## THE TASK
Reproduce the entries exactly, beginning with the line containing "and Desktop Application." and ending with their last line, both included.

## TASK INPUT
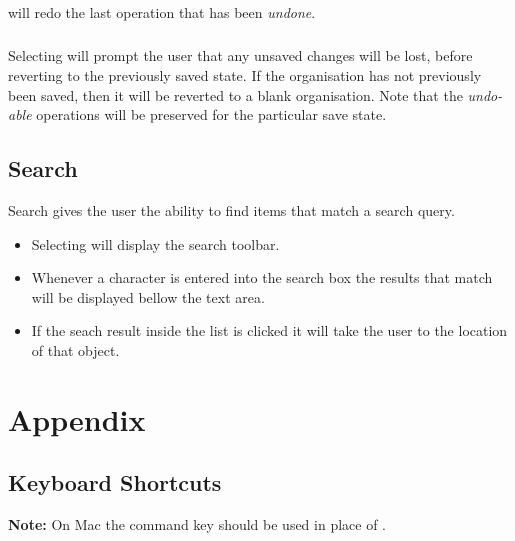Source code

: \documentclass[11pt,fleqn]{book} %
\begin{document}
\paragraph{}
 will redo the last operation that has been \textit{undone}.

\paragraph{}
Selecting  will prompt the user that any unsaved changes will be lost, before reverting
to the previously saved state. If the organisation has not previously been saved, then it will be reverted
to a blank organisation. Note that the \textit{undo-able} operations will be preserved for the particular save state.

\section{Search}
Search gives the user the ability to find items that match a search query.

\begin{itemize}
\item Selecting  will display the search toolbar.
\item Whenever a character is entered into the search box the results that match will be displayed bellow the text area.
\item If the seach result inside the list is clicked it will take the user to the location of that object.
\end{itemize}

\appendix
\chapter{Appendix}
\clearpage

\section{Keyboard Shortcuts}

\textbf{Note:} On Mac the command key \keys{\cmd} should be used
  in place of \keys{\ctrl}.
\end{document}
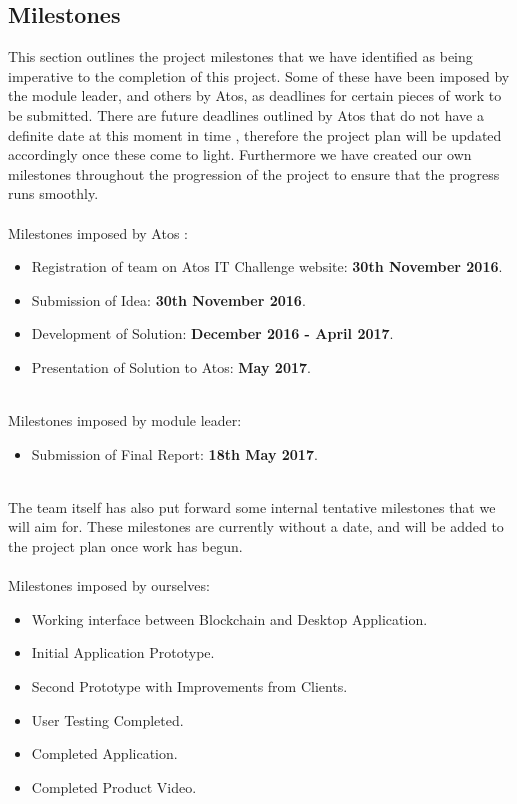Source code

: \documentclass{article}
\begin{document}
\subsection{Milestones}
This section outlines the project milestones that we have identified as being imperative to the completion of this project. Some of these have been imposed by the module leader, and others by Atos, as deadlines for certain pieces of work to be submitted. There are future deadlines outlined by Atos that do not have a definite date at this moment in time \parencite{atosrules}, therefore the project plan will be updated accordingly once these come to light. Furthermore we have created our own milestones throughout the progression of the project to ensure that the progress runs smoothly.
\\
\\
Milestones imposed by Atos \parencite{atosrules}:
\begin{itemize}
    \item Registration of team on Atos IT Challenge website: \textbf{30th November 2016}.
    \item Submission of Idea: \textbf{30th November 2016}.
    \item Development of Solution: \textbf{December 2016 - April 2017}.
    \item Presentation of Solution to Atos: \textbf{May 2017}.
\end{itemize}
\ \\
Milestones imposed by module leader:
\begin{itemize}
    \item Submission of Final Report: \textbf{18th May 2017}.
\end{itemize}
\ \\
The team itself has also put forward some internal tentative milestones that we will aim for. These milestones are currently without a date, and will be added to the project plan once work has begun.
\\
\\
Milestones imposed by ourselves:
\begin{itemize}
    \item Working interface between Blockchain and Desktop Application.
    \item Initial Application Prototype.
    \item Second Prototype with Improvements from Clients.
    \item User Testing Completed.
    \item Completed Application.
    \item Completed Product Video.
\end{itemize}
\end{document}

## RESULT FOR THIS TASK
    \item Working interface between Blockchain and Desktop Application.
    \item Initial Application Prototype.
    \item Second Prototype with Improvements from Clients.
    \item User Testing Completed.
    \item Completed Application.
    \item Completed Product Video.
\end{itemize}
\end{document}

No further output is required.